- [Texto citado]
<<<<
Ensaio


Francisco Julião, uma biografia

                                                                                         PRÓLOGO

                                                                         Cabra marcado para morrer

Um homem franzino e magro, com cerca de 1,65m de altura, frágil de saúde (padecia de crônica enxaqueca), vasta cabeleira escura em constante desalinho a cobrir-lhe a cabeça grande e desproporcional para o resto do corpo mirrado, testa proeminente, nariz avultado e lábios carnosos, caminhava sob sol inclemente. Ia sozinho e despreocupado, por uma das margens do Capibaribe, rio cantado nos versos de Manuel Bandeira, o mais ilustre poeta do Recife. Com o olhar penetrante e animado por um alegre sorriso – gestos que pareciam proporcionar-lhe nova dimensão física –, dirigia-se ao Palácio Joaquim Nabuco, sede da Assembleia Legislativa de Pernambuco, onde exercia o mandato de deputado estadual.
   Possuía traços indígenas, não propriamente negroides. Lembravam as típicas características dos caboclos, assim denominados os nascidos de brancos com índios. Começava a aparecer-lhe na cabeça mecha de cabelos brancos por entre os tufos pretos desalinhados. Às vezes, falava tão baixo, que adquirira o hábito de chamar para junto de si o interlocutor com gesto de confidência, ao levar aos lábios o dedo indicador da mão direita.
>>>>
- [Amostra dos dados]
<<<<
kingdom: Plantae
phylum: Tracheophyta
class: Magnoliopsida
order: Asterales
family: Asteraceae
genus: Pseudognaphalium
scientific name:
>>>>
<<<<
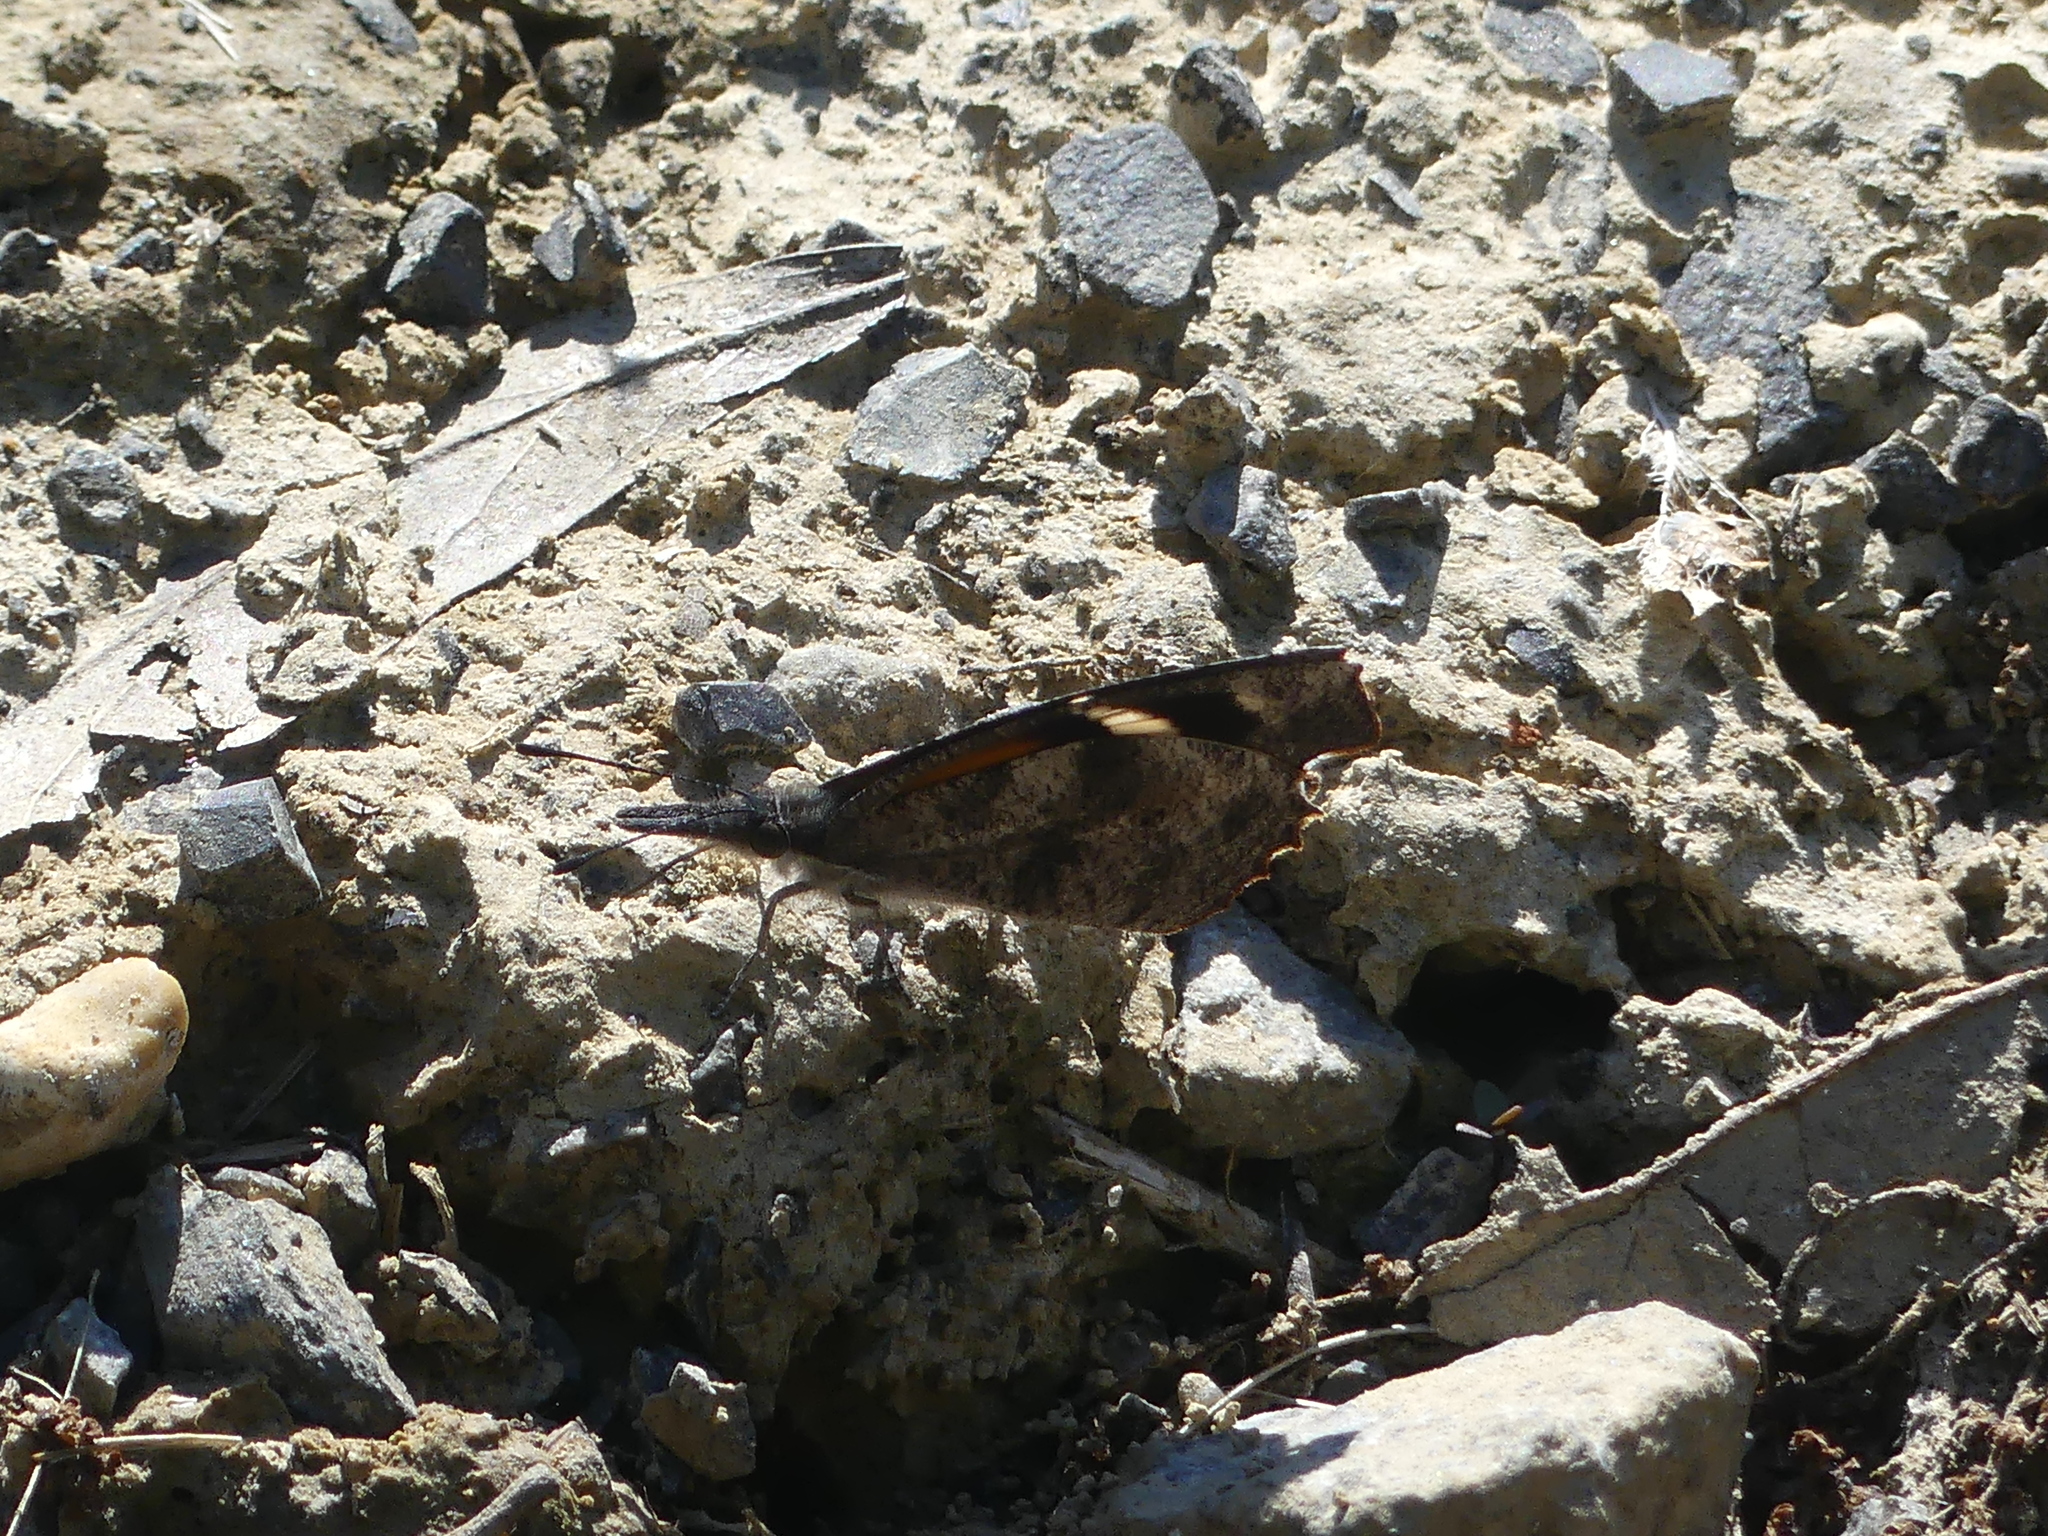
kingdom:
>>>>
- [Tarefas a cumprir]
a. Responda às perguntas a seguir com base no texto sobre Francisco Julião, marcando cada resposta com o mesmo numeral da pergunta.
(i) Qual era a altura aproximada do homem descrito?
(ii) Para onde ele se dirigia enquanto caminhava à margem do Capibaribe?
(iii) Que gesto ele fazia ao chamar o interlocutor para junto de si?
b. Transforme em lista o parágrafo do texto sobre Francisco Julião que começa com "Possuía traços indígenas", mantendo seus fatos principais.
Para responder, use somente o texto sobre Francisco Julião, sem recorrer às linhas.

- [Respostas das tarefas]
a.
(i) Cerca de 1,65m.
(ii) Ao Palácio Joaquim Nabuco, sede da Assembleia Legislativa de Pernambuco.
(iii) Levava aos lábios o dedo indicador da mão direita, em gesto de confidência.

b.
- Tinha traços indígenas, não propriamente negroides, semelhantes aos dos caboclos, nascidos de brancos com índios.
- Começava a surgir-lhe uma mecha de cabelos brancos entre os tufos pretos desalinhados.
- Às vezes falava tão baixo que se habituara a chamar o interlocutor para perto com gesto de confidência, levando aos lábios o dedo indicador da mão direita.